TEXT PROVIDED:
┄┄┄┄┄┄
As a photographer, I have always been curious to know how does it feels  to actually hold and shoot the world’s first camera which travels to the moon. The brand Hasselblad or Hassie in short has been synonym with amazing picture quality and workmanship as well as high flexibility. I can still remember the day clearly when I first collected the camera from the KLIA custom ( i got it off ebay ) . Opening up the parcel with utmost care and assembling the camera part by part while in the car until it finally take shape is truly hard to forget.


The 500cm as well as the rest of the Hassie are modular system cameras which allows user to mix and match the components whichever suits their needs. In other words, the photographer have the flexibility to choose different bodies, film or digital backs or even Polaroid back,  waist level or prism finder, focus screen as well as manual or motorized winders as per one’s preference / needs. I have both the 500cm as well as 503cx and they are almost identical. The only difference between these two siblings is the 500cm the more down to earth brother while the 503cx come with palpas internal coating at shutter curtain and mirror chamber which supposed to have a slightly better light absorption. The 503cx has the ability to do center-weight TTL Flash metering with appropriate SCA modules with certain capable flashes. Hence the 503cx has an ISO dial on the left side of the body as shown on the image on top. I use the 500cm more for natural light / out door shoots while the 503cx more for studio application as well as a back up. Both or can I say all the film Hassei runs on 120 / 220 film and it shoot 6x6 format which is Square ...think Instagram ! : )
┄┄┄┄┄┄
RECORD EXCERPTS:
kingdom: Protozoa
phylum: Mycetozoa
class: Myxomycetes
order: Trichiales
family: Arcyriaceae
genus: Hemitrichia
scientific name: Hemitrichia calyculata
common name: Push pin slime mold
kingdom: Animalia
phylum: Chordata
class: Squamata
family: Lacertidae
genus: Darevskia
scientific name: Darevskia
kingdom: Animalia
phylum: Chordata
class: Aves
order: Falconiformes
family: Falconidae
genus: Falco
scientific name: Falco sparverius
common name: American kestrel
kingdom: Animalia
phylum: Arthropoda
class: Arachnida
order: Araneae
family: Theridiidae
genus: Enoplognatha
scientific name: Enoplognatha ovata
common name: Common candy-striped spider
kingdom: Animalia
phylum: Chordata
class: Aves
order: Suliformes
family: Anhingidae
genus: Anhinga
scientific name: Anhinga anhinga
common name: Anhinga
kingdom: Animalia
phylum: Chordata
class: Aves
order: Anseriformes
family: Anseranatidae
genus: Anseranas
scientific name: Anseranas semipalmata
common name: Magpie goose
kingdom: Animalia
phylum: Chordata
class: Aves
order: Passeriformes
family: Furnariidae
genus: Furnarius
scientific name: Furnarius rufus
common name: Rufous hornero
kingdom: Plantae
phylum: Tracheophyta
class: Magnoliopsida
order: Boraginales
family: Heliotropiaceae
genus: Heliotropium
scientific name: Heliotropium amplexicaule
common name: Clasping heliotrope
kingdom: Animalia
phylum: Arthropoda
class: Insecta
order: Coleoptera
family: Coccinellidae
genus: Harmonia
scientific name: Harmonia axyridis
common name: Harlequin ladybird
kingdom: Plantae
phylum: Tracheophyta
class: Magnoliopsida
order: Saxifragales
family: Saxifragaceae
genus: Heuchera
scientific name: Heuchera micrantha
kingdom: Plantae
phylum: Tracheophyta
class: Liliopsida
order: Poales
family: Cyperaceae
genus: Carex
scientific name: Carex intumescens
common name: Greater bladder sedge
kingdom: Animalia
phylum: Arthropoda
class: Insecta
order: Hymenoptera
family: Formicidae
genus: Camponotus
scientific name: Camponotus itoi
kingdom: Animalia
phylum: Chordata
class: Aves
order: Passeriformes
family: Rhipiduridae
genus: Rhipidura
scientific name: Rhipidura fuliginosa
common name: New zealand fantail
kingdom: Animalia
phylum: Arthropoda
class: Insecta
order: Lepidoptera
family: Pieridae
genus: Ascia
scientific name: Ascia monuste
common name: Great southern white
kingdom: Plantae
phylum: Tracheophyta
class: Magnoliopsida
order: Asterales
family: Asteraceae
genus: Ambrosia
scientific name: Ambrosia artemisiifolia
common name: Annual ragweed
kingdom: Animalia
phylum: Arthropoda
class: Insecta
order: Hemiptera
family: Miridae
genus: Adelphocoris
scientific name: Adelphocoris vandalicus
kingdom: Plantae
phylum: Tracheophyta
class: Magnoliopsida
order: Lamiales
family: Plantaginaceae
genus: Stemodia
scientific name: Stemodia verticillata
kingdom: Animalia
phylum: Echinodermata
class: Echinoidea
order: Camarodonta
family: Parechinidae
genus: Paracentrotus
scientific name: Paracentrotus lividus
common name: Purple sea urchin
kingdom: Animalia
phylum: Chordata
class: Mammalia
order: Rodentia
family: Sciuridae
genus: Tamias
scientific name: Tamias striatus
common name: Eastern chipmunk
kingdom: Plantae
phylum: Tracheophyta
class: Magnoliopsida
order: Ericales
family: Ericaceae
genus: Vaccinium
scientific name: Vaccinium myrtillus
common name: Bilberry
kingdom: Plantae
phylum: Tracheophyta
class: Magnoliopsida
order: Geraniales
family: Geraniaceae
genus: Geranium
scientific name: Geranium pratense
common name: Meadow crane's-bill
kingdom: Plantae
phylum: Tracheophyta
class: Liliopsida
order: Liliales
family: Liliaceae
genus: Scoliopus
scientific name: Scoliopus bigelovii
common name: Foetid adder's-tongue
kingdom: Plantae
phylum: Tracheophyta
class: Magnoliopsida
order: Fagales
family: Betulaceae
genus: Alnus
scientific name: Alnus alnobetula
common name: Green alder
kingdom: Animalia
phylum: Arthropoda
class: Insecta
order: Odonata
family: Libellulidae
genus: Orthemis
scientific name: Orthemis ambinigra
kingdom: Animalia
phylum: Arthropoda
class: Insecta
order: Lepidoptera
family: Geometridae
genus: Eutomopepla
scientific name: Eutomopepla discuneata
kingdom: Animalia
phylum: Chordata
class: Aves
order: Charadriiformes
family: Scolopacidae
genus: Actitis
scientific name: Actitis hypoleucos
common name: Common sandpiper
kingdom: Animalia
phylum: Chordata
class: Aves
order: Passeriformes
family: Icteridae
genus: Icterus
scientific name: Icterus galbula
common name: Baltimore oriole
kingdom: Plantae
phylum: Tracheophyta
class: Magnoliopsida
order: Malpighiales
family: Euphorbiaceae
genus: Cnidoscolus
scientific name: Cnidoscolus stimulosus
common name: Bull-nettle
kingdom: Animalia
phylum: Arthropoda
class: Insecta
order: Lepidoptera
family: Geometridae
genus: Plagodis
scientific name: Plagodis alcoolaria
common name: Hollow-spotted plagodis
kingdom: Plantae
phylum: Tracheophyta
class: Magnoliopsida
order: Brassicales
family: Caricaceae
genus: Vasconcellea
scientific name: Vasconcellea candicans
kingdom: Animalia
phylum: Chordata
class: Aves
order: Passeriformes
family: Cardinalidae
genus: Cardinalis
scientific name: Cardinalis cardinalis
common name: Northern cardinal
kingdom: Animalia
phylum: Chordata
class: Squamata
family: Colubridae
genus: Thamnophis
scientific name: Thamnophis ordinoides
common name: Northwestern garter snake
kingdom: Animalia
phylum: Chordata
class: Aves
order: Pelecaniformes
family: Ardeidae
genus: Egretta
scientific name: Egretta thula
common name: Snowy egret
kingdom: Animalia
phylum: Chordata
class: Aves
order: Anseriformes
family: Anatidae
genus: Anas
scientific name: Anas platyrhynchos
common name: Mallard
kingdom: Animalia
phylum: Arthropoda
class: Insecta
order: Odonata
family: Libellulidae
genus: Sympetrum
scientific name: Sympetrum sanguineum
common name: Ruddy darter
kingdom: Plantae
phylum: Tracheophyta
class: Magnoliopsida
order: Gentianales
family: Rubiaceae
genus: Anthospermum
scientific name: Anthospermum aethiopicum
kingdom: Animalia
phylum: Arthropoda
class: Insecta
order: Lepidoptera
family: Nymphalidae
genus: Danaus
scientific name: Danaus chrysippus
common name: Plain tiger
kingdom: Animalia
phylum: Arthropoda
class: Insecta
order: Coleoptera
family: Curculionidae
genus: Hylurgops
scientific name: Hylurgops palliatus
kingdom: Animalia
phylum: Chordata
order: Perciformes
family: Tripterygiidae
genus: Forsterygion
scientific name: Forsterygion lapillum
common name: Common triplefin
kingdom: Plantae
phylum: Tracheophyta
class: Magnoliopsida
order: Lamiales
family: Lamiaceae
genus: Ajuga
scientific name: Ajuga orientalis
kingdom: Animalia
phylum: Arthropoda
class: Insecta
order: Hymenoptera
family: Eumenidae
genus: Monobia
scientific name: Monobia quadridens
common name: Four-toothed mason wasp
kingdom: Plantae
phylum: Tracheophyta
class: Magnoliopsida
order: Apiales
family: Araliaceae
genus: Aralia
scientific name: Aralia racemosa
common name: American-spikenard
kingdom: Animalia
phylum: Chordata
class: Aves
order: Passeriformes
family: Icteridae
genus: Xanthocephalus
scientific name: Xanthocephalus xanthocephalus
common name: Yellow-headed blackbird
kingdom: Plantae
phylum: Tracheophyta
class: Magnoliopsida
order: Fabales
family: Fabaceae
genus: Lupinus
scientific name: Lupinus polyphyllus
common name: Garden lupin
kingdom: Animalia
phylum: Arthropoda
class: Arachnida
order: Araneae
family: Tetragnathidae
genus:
┄┄┄┄┄┄
TASK INSTRUCTIONS:
**A)** Could you rewrite the Hasselblad text from "As a photographer, I" to "hard to forget.", swapping "parcel" for "package"?
**B)** Can you lay out the taxonomy entries from the line with "scientific name: Enoplognatha ovata" to the line with "scientific name: Ambrosia artemisiifolia" as a two-column CSV with the headers rank and name? Give one row per line, put each value in its own quoted field, and turn any line breaks into spaces.
The Hasselblad text and the entries have no connection to each other.

ANSWERS GIVEN:
**A)**
As a photographer, I have always been curious to know how does it feels  to actually hold and shoot the world’s first camera which travels to the moon. The brand Hasselblad or Hassie in short has been synonym with amazing picture quality and workmanship as well as high flexibility. I can still remember the day clearly when I first collected the camera from the KLIA custom ( i got it off ebay ) . Opening up the package with utmost care and assembling the camera part by part while in the car until it finally take shape is truly hard to forget.

**B)**
rank,name
"scientific name:","Enoplognatha ovata"
"common name:","Common candy-striped spider"
"kingdom:","Animalia"
"phylum:","Chordata"
"class:","Aves"
"order:","Suliformes"
"family:","Anhingidae"
"genus:","Anhinga"
"scientific name:","Anhinga anhinga"
"common name:","Anhinga"
"kingdom:","Animalia"
"phylum:","Chordata"
"class:","Aves"
"order:","Anseriformes"
"family:","Anseranatidae"
"genus:","Anseranas"
"scientific name:","Anseranas semipalmata"
"common name:","Magpie goose"
"kingdom:","Animalia"
"phylum:","Chordata"
"class:","Aves"
"order:","Passeriformes"
"family:","Furnariidae"
"genus:","Furnarius"
"scientific name:","Furnarius rufus"
"common name:","Rufous hornero"
"kingdom:","Plantae"
"phylum:","Tracheophyta"
"class:","Magnoliopsida"
"order:","Boraginales"
"family:","Heliotropiaceae"
"genus:","Heliotropium"
"scientific name:","Heliotropium amplexicaule"
"common name:","Clasping heliotrope"
"kingdom:","Animalia"
"phylum:","Arthropoda"
"class:","Insecta"
"order:","Coleoptera"
"family:","Coccinellidae"
"genus:","Harmonia"
"scientific name:","Harmonia axyridis"
"common name:","Harlequin ladybird"
"kingdom:","Plantae"
"phylum:","Tracheophyta"
"class:","Magnoliopsida"
"order:","Saxifragales"
"family:","Saxifragaceae"
"genus:","Heuchera"
"scientific name:","Heuchera micrantha"
"kingdom:","Plantae"
"phylum:","Tracheophyta"
"class:","Liliopsida"
"order:","Poales"
"family:","Cyperaceae"
"genus:","Carex"
"scientific name:","Carex intumescens"
"common name:","Greater bladder sedge"
"kingdom:","Animalia"
"phylum:","Arthropoda"
"class:","Insecta"
"order:","Hymenoptera"
"family:","Formicidae"
"genus:","Camponotus"
"scientific name:","Camponotus itoi"
"kingdom:","Animalia"
"phylum:","Chordata"
"class:","Aves"
"order:","Passeriformes"
"family:","Rhipiduridae"
"genus:","Rhipidura"
"scientific name:","Rhipidura fuliginosa"
"common name:","New zealand fantail"
"kingdom:","Animalia"
"phylum:","Arthropoda"
"class:","Insecta"
"order:","Lepidoptera"
"family:","Pieridae"
"genus:","Ascia"
"scientific name:","Ascia monuste"
"common name:","Great southern white"
"kingdom:","Plantae"
"phylum:","Tracheophyta"
"class:","Magnoliopsida"
"order:","Asterales"
"family:","Asteraceae"
"genus:","Ambrosia"
"scientific name:","Ambrosia artemisiifolia"